The part that many sexualized publications leave out when appealing to sex and young people is the emptiness that you may begin to feel if exposed to it at an early age. For me, the connection of emotion and sex never “clicked” because I never quite understood the importance of emotional intimacy and how to translate that into a mental space. The two are very much important when trying to build and maintain romantic relationships.
If I can go back in time, I would have waited…

The importance of building good credit and saving money

I started working at the age of 15 so this question is perfect! Back then I use to do my family members (sisters, aunts, cousins, etc) hair way before bundles was a thing and I would get anywhere between $30-$60 a head. I would then take that money and get my nails done and partake in ratchet activities with my friends. I did not know a thing about saving money, but I always knew how to make it.
By 17, my dad helped me open my first bank account and since then, he’s been teaching me about money ever since. One of the many things that pushed me into becoming literate in finances was the lack of responsibility that my family had with money. Bills were always getting paid late, necessities were being shut off, and I’ve always known that I did not want to live that struggling lifestyle for my entire life.
During my sophomore year of college, I became obsessed with my credit or lack thereof. Prior to enrolling, I took a course in financial stability and that’s where my knowledge of currency and income flourished.
I now think of credit as an invisible shield. We may not be able to physically see it with our own two eyes or physically touch it, but credit is there and if it is not properly protected or crafted (building a positive score) then when the time comes to use it, you won’t be properly protected (buying a home, care, starting a business, etc.) The same holds true for a savings account.
Many people believe that starting a savings account is pointless if you do not have a surplus of income being generated. THIS IS FALSE! If I could go back in time, I would tell my 15-year-old self to start off by saving in small increments ($5-$10/week) and to NEVER touch those savings unless of an emergency.
Getting a new weave does not count as an emergency…

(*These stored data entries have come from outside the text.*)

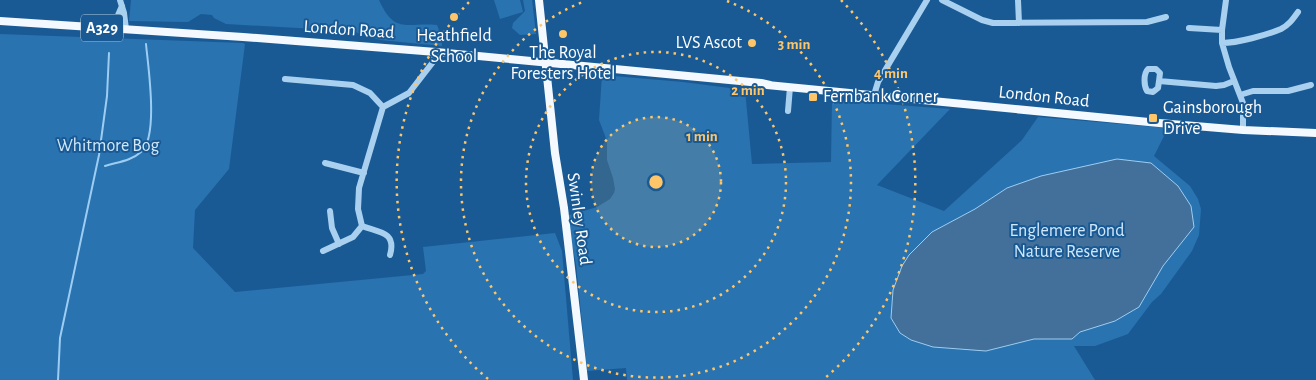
<svg xmlns="http://www.w3.org/2000/svg" width="1316" height="380" font-family="'Alegreya Sans',sans-serif">
<rect width="100%" height="100%" fill="#195a95"/>
<!-- green -->
<path fill="#2973b1" d="M131,0h248c16,35 27,22 58,25l4,10 1,11 -62,-6 -28,-9 -126,-7 -12,-6 -2,-3 -11,-1 -13,8 -59,-1z
M494,0h26l3,12 -23,7z
M523,0h9l4,34 -16,1 -8,-7 1,-5 12,-12z
M0,34l243,9 2,1 -16,125 -34,41 -2,38 42,44 188,-18 3,-3 -3,-24 132,-14 7,18 11,129h-573z
M602,75l81,7 62,8 7,74 79,-2 1,-62 118,9 -73,76 67,26 78,-71 16,-23 130,11 -14,28 36,30 8,13 3,10 -2,26 -7,16 -31,43 -9,8 -24,32 -33,12h-21l21,34h-468l-1,-12 -39,3 -11,-107 -10,-48 31,-9 13,-8 4,-6 1,-4 -2,-11 -6,-18v-19l-8,-21z"/>
<!-- water -->
<path fill="#42709a" stroke="#9dcdf2" d="M1117,159l34,4 27,23 13,20 3,21 -31,39 -24,41 -24,14 -35,11 -8,7h-38l-48,12 -53,-4 -22,-7 -11,-7 -9,-15 2,-28 9,-24 7,-11 23,-23 43,-23 32,-21 34,-12z"/>
<g fill="none" stroke-linecap="round" stroke-linejoin="round">
<!-- stream -->
<path stroke="#9dcdf2" stroke-width="2" d="M105,166c13,-4 26,-5 36,-14 18,-15 7,-86 5,-108
M58,380l2,-42 39,-183 8,-59 2,-43"/>
<!-- minor -->
<path stroke="#aad0f0" stroke-width="6" d="M120,0l4,13 2,16
M942,0l40,20 11,3 154,-1 19,-5
M1018,0l1,23
M1226,0l-4,30v13l7,24 14,36v27
M1189,28l33,2
M112,29l10,-23
M1222,43c15,0 45,-8 59,-14 8,-4 12,-10 17,-17
M285,79l68,6 17,8 13,14
M1159,81l-1,7 -5,4 -6,-1c-3,-5 -4,-17 1,-22h8l4,4 -1,8 57,5 8,-1 10,-4
M874,95l4,-13 49,-82
M1240,95l13,-4h35l23,-6
M788,111l2,-24
M325,163l39,10
M330,211l2,17 7,16
M362,226l-4,-17 1,-21 24,-81 26,-14 24,-31 3,-10
M362,226c15,6 35,5 28,29
M323,251l30,-14 9,-11"/>
<!-- major -->
<path stroke="#f3f9ff" stroke-width="8" d="M539,0l16,153 9,55 20,172
M0,21l243,16 193,15 325,31 9,2
M767,85l392,38 84,7 73,3"/>
</g>
<!-- distance rings -->
<circle cx="656" cy="182" r="65" fill="#ffc669" fill-opacity=".12"/>
<g fill="none" stroke="#ffc669" stroke-width="2.5" stroke-dasharray="2.5 5">
<circle cx="656" cy="182" r="65"/>
<circle cx="656" cy="182" r="130"/>
<path d="M727 1A195 195 0 1 1 585 1"/>
<path d="M488 379A259 259 0 0 1 471 0M841 0A259 259 0 0 1 824 379"/>
</g>
<!-- markers -->
<g fill="#ffc669" stroke="#195a95" stroke-width="2">
<circle cx="454" cy="17" r="5"/>
<circle cx="563" cy="34" r="5"/>
<circle cx="752" cy="43" r="5"/>
<rect x="808" y="92" width="10" height="10" rx="2.5"/>
<rect x="1148" y="113" width="10" height="10" rx="2.5"/>
</g>
<g text-anchor="middle" dominant-baseline="central" stroke-width="4" stroke-linejoin="round" paint-order="stroke">
<!-- shield labels -->
<rect fill="#195a95" stroke="#bacedf" stroke-width="1" x="81" y="14.5" width="42" height="27" rx="4"/>
<g font-size="16" font-weight="bold" fill="#fff">
<text x="102" y="28">A329</text>
</g>
<!-- street labels -->
<g font-size="18" fill="#fff" stroke="#195a95">
<text transform="translate(349 30) rotate(4)">London Road</text>
<text transform="translate(1044 97) rotate(6)">London Road</text>
<text transform="translate(579 219) rotate(82)">Swinley Road</text>
</g>
<!-- poi labels -->
<g font-size="18" fill="#fff" stroke="#195a95">
<text x="454" y="36">Heathfield<tspan x="454" dy="21">School</tspan></text>
<text x="742" y="43" text-anchor="end">LVS Ascot</text>
<text x="563" y="53">The Royal<tspan x="563" dy="21">Foresters Hotel</tspan></text>
<text x="823" y="97" text-anchor="start">Fernbank Corner</text>
<text x="1163" y="108" text-anchor="start">Gainsborough<tspan x="1163" dy="21">Drive</tspan></text>
</g>
<!-- park labels -->
<g font-size="18" fill="#d1e8fb" stroke="#195a95">
<text x="108" y="146">Whitmore Bog</text>
<text x="1067" y="231">Englemere Pond<tspan x="1067" dy="21">Nature Reserve</tspan></text>
</g>
</g>
<circle cx="656" cy="182" r="8" fill="#ffc669" stroke="#195a95" stroke-width="2.5"/>
<g font-size="15" text-anchor="middle" font-weight="bold" fill="#ffc669" stroke="#195a95" stroke-width="4" stroke-linejoin="round" paint-order="stroke">
<text x="794" y="49">3 min</text>
<text x="891" y="78">4 min</text>
<text x="748" y="95">2 min</text>
<text x="702" y="141">1 min</text>
</g>
</svg>
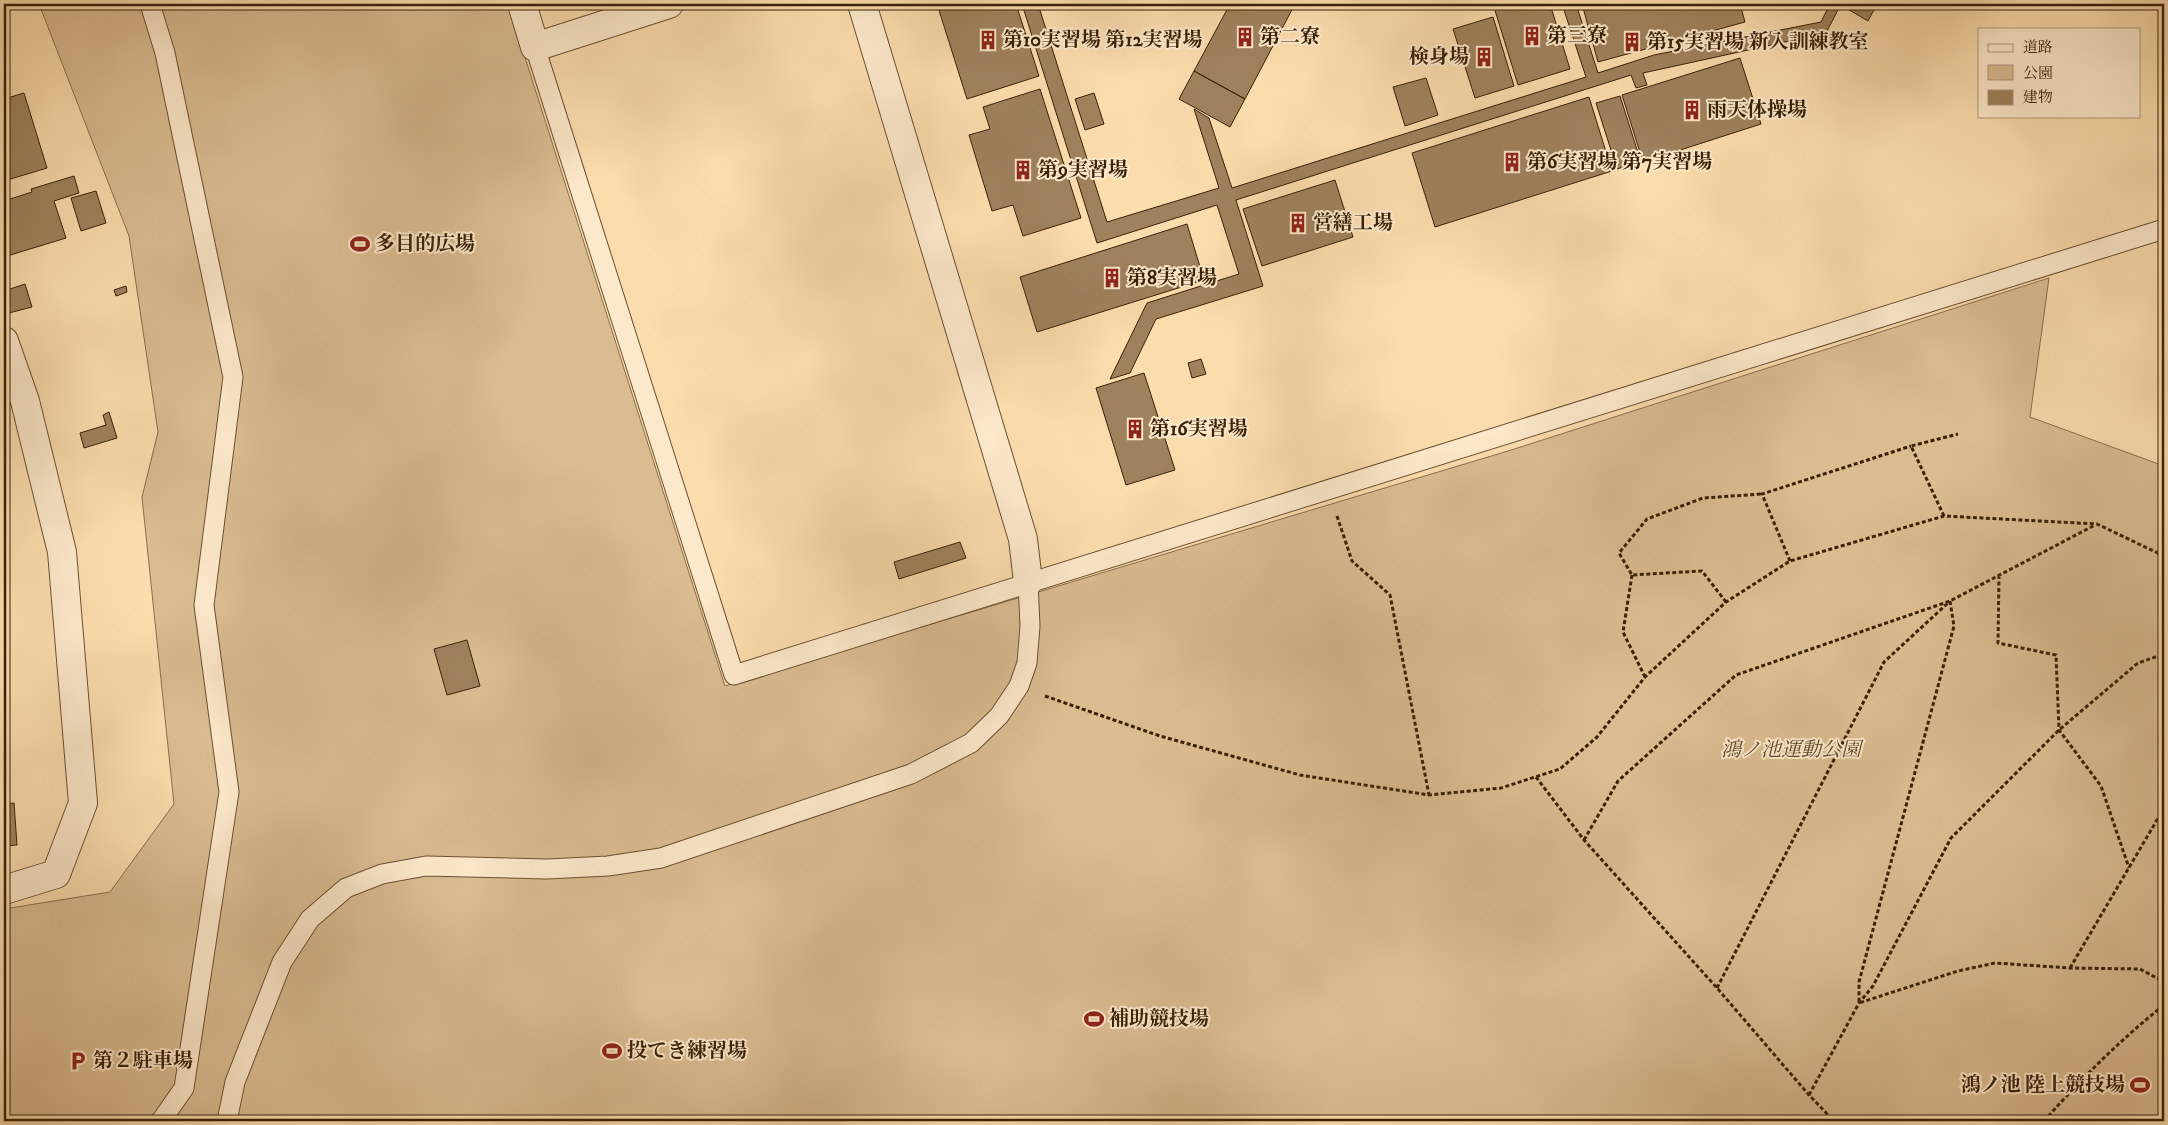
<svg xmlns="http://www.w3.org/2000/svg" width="2168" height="1125" viewBox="0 0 2168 1125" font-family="'IM FELL DW Pica','Noto Serif JP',serif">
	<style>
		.green { fill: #dabc91; stroke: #8a6e4c }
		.building { fill: #9e825d; stroke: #392106 }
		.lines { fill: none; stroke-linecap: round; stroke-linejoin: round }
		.service-casing { stroke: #6a5030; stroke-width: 21 }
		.minor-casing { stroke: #6a5030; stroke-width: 30 }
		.path { stroke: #392106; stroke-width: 3; stroke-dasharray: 4 2.5; stroke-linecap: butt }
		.service { stroke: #fce8ca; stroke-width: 19 }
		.minor { stroke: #fce8ca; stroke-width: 28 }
		.labels { text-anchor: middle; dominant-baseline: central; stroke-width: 4; stroke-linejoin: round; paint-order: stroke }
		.poi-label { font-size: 20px; font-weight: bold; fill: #392106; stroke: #fce8ca; text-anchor: start }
		.park-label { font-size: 20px; font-style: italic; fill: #614829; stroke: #fce8ca }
	</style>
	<rect width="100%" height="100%" fill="#fbdcad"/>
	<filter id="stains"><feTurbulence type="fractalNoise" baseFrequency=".004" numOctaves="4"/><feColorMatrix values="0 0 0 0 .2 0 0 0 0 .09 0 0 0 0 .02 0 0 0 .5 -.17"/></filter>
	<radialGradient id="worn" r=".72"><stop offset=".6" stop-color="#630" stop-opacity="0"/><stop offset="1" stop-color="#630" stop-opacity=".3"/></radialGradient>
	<path class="green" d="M 39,4 L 508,4 L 725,686 L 1508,451 L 2049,278 L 2030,417 L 2164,466 L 2164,1121 L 4,1121 L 4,909 L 110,892 L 174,804 L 142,497 L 158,432 L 129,236 Z"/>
	<path class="building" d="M 937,4 L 1016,4 L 1039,76 L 967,99 Z
		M 1022,4 L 1038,4 L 1107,222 L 1219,188 L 1194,109 L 1209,118 L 1232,188 L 1586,77 L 1562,4 L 1576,4 L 1598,73 L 1654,55 L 1821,22 L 1830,4 L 1840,6 L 1826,33 L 1643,73 L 1647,85 L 1636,88 L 1631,75 L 1236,200 L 1263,286 L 1156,319 L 1130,373 L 1110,379 L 1147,303 L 1239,274 L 1217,205 L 1097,243 Z
		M 1230,4 L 1295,4 L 1245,99 L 1194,71 Z
		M 1493,4 L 1550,4 L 1570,69 L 1518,85 Z
		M 1582,4 L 1740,4 L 1745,22 L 1598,62 Z
		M 1839,4 L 1877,4 L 1868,21 Z
		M 1493,17 L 1514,86 L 1475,98 L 1453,29 Z
		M 1740,58 L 1761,124 L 1643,162 L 1622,95 Z
		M 1194,71 L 1245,99 L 1230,127 L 1179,99 Z
		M 1426,78 L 1438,115 L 1405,126 L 1393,87 Z
		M 1040,89 L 1081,218 L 1023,236 L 1013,205 L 992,211 L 969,135 L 990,129 L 983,107 Z
		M 24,93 L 47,168 L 4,181 L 4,99 Z
		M 1094,93 L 1104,124 L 1085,130 L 1075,99 Z
		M 1620,96 L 1641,162 L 1617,169 L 1596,103 Z
		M 1589,97 L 1612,171 L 1435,227 L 1412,153 Z
		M 74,176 L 79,193 L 54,201 L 66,238 L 4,257 L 4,201 L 32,192 L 31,189 Z
		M 1335,180 L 1353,237 L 1262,266 L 1243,209 Z
		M 96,191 L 106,223 L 81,231 L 71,198 Z
		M 1187,224 L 1204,280 L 1037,332 L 1020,277 Z
		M 25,284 L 32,307 L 9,313 L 4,291 Z
		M 126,286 L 127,292 L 116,296 L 114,290 Z
		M 1201,359 L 1206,374 L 1192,378 L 1188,363 Z
		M 1144,373 L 1175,470 L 1126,485 L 1096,388 Z
		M 109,412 L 117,438 L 84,448 L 80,433 L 106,425 L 103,415 Z
		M 960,542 L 966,558 L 899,579 L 894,562 Z
		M 467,640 L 480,686 L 447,695 L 434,649 Z
		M 14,803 L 17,845 L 4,846 L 4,804 Z"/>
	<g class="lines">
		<defs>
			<path id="service" d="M 150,4 L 165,53 L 233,377 L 204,605 L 229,792 L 184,1088 L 161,1121
				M 535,47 L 734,675 L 2164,229
				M 227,1121 L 235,1082 L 282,962 L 310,919 L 346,888 L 382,874 L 426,866 L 547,869 L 608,866 L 661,858 L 911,774 L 971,743 L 999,716 L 1019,686 L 1027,663 L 1030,626 L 1028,582"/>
			<path id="minor" d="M 522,4 L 535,47 L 669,4
				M 862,4 L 1023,539 L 1028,582
				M 4,341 L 25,401 L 62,552 L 83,803 L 56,874 L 4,890"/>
		</defs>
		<use href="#service" class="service-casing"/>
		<use href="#minor" class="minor-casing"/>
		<path class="path" d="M 1337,516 L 1352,561 L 1390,595 L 1429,795
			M 1944,516 L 1911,446 L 1958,434
			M 1790,561 L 1762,494 L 1911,446
			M 1632,575 L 1623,632 L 1645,677
			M 1999,575 L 1998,643 L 2056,655 L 2059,730 L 2101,786 L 2129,868
			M 1950,601 L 1954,626 L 1859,982 L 1859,1003 L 1958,971 L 1995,963 L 2070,968 L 2140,969 L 2164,982
			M 1726,602 L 1702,571 L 1632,575 L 1619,553 L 1647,519 L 1703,498 L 1762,494
			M 1045,696 L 1160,736 L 1300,775 L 1429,795 L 1501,788 L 1560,769 L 1597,737 L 1645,677 L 1726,602 L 1790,561 L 1944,516 L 2097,524 L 2164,556
			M 1536,777 L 1584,840 L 1717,988 L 1809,1095 L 1834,1121
			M 1584,840 L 1618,781 L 1736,675 L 1950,601 L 2095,525
			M 2070,968 L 2164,808
			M 1717,988 L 1884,662 L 1949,602
			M 1809,1095 L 1859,1003 L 1873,986 L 1951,838 L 2059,730 L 2138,663 L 2164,654
			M 2044,1121 C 2081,1079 2120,1040 2164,1005"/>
		<use href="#service" class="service"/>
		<use href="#minor" class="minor"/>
	</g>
	<defs>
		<symbol id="building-bare" viewBox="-9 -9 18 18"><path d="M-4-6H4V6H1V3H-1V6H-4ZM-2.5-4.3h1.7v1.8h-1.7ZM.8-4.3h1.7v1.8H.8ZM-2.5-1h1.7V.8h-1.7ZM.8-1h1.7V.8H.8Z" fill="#8f2418" stroke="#fce8ca" stroke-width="2.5" paint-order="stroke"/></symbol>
		<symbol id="stadium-bare" viewBox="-9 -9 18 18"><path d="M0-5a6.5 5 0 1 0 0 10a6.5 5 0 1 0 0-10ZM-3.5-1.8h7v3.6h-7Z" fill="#8f2418" stroke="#fce8ca" stroke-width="2.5" paint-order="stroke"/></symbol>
		<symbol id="parking-bare" viewBox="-9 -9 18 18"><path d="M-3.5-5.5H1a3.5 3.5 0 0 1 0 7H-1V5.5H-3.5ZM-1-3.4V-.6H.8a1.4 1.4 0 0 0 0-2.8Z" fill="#8f2418" stroke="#fce8ca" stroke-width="2.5" paint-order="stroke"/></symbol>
	</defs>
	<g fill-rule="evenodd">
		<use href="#building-bare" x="1518" y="22" width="28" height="28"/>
		<use href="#building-bare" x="1231" y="23" width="28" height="28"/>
		<use href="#building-bare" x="974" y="26" width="28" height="28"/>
		<use href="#building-bare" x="1618" y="28" width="28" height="28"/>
		<use href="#building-bare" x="1470" y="43" width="28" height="28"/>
		<use href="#building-bare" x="1678" y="96" width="28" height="28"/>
		<use href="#building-bare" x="1498" y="148" width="28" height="28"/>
		<use href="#building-bare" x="1009" y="156" width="28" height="28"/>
		<use href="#building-bare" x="1284" y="209" width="28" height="28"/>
		<use href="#stadium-bare" x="346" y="230" width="28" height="28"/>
		<use href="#building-bare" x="1098" y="264" width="28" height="28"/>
		<use href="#building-bare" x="1121" y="415" width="28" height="28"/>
		<use href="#stadium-bare" x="1080" y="1005" width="28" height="28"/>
		<use href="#stadium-bare" x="598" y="1037" width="28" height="28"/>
		<use href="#parking-bare" x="64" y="1047" width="28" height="28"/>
		<use href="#stadium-bare" x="2126" y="1071" width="28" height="28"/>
	</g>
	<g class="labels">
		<g class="poi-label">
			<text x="1547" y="36">第三寮</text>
			<text x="1260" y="37">第二寮</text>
			<text x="1003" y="40">第10実習場 第12実習場</text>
			<text x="1647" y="42">第15実習場 新入訓練教室</text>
			<text x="1469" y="57" text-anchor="end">検身場</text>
			<text x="1707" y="110">雨天体操場</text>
			<text x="1527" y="162">第6実習場 第7実習場</text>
			<text x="1038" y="170">第9実習場</text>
			<text x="1313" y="223">営繕工場</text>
			<text x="375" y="244">多目的広場</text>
			<text x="1127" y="278">第8実習場</text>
			<text x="1150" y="429">第16実習場</text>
			<text x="1109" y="1019">補助競技場</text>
			<text x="627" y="1051">投てき練習場</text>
			<text x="93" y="1061">第２駐車場</text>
			<text x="2125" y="1085" text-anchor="end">鴻ノ池 陸上競技場</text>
		</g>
		<g class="park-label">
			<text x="1791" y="750">鴻ノ池運動公園</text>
		</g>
	</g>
	<rect width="2168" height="1125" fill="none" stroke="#fbdcad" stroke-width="20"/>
	<rect x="5" y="5" width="2158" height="1115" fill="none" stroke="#392106" stroke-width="2.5"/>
	<rect x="10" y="10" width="2148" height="1105" fill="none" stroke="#392106"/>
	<rect x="1978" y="28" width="162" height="90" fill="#fce8ca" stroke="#ae987c"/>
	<rect x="1988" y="44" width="25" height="8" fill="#fce8ca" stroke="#ae987c"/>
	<text x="2023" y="52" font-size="15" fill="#392106">道路</text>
	<rect x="1988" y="65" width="25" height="15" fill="#dabc91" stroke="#ae987c"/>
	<text x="2023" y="78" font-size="15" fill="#392106">公園</text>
	<rect x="1988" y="90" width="25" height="15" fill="#9e825d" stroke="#ae987c"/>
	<text x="2023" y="102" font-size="15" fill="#392106">建物</text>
	<rect width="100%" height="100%" filter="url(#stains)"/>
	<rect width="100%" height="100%" fill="url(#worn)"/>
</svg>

Being a leader and not following the herd

Growing up I use to be a tremendous follower! You know the saying “if such and such jumped off a roof would you do it too?” my answer “you damn right!” especially if that person was my older brother Tranere. Even though he was a male, I wanted to be just like him! I’m proud to say that I carry on some of his traits. Anyways, I was down for whatever wave was going on at the moment, but all that changed once Tranere passed away.
I wanted to be free…
The thing about following after other people is that you are always searching for someone else’s approval. Always looking for an answer that you can’t find within yourself because you don’t know who the f*ck you are! My search for finding myself came shortly after his death. I no longer wanted to listen to my parents, I quickly withdrew from my group of friends during that time and I took on life as “experience will be my teacher” mantra, I was 14…
Ten years later and being the first person in my family to graduate college I am here to say that being a leader is lonely af! Having confidence at such a young age was lonely af! My thought process back then is what led me into doing all of the things that I am doing now, what I will continue to do for years to come.
It’s funny because I always described my upbringing as coming from a herd or litter of family so I think it’s ironic that you used this word when asking the question.
One thing I’ve learned about being a leader is that you lose your identity when you are confined in a herd or large group of people. For the longest time, all I knew was what my parent’s wanted me to know. It wasn’t until that pivotal moment of losing my unwaveringly brave, confident, stubborn, brother that I wanted to live my life for myself and pave my own way.